:: Data for the task ::

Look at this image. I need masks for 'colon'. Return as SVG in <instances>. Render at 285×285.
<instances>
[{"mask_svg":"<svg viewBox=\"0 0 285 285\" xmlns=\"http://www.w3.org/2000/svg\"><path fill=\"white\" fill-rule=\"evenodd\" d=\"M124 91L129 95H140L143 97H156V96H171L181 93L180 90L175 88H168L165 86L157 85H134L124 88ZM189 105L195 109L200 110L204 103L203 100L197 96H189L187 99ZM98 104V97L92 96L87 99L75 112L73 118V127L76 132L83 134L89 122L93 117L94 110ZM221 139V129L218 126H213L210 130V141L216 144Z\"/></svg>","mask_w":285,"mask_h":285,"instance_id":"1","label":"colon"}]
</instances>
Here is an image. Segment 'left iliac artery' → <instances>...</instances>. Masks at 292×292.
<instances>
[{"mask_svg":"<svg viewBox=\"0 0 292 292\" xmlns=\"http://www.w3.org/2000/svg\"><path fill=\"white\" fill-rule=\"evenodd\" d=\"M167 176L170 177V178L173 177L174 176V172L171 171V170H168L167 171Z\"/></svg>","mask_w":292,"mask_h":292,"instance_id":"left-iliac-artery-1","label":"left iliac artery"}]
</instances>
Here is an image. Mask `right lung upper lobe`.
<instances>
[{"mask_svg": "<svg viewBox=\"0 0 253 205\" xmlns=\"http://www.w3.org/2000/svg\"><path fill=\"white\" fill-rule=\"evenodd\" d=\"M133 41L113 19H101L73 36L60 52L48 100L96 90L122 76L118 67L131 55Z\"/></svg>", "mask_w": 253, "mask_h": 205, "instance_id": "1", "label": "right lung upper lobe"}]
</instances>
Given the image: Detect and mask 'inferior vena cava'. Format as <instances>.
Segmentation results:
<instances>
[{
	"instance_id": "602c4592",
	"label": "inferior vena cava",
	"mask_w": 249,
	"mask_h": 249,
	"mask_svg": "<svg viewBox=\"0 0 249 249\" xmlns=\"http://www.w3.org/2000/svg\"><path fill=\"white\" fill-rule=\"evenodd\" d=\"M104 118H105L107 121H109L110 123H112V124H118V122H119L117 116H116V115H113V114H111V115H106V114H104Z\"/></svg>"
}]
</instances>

:::

§ **Aim of the exercise**: Return every line of the data above, from the first to the last, character for character with nothing changed.

§ **Exercise result**:
Look at this image. I need masks for 'colon'. Return as SVG in <instances>. Render at 285×285.
<instances>
[{"mask_svg":"<svg viewBox=\"0 0 285 285\" xmlns=\"http://www.w3.org/2000/svg\"><path fill=\"white\" fill-rule=\"evenodd\" d=\"M124 91L129 95H140L143 97H156V96H171L181 93L180 90L175 88H168L165 86L157 85H134L124 88ZM189 105L195 109L200 110L204 103L203 100L197 96H189L187 99ZM98 104V97L92 96L87 99L75 112L73 118V127L76 132L83 134L89 122L93 117L94 110ZM221 139V129L218 126H213L210 130V141L216 144Z\"/></svg>","mask_w":285,"mask_h":285,"instance_id":"1","label":"colon"}]
</instances>
Here is an image. Segment 'left iliac artery' → <instances>...</instances>. Masks at 292×292.
<instances>
[{"mask_svg":"<svg viewBox=\"0 0 292 292\" xmlns=\"http://www.w3.org/2000/svg\"><path fill=\"white\" fill-rule=\"evenodd\" d=\"M167 176L170 177V178L173 177L174 176V172L171 171V170H168L167 171Z\"/></svg>","mask_w":292,"mask_h":292,"instance_id":"left-iliac-artery-1","label":"left iliac artery"}]
</instances>
Here is an image. Mask `right lung upper lobe`.
<instances>
[{"mask_svg": "<svg viewBox=\"0 0 253 205\" xmlns=\"http://www.w3.org/2000/svg\"><path fill=\"white\" fill-rule=\"evenodd\" d=\"M133 41L113 19H101L73 36L60 52L48 100L96 90L122 76L118 67L131 55Z\"/></svg>", "mask_w": 253, "mask_h": 205, "instance_id": "1", "label": "right lung upper lobe"}]
</instances>
Given the image: Detect and mask 'inferior vena cava'. Format as <instances>.
Segmentation results:
<instances>
[{
	"instance_id": "602c4592",
	"label": "inferior vena cava",
	"mask_w": 249,
	"mask_h": 249,
	"mask_svg": "<svg viewBox=\"0 0 249 249\" xmlns=\"http://www.w3.org/2000/svg\"><path fill=\"white\" fill-rule=\"evenodd\" d=\"M104 118H105L107 121H109L110 123H112V124H118V122H119L117 116H116V115H113V114H111V115H106V114H104Z\"/></svg>"
}]
</instances>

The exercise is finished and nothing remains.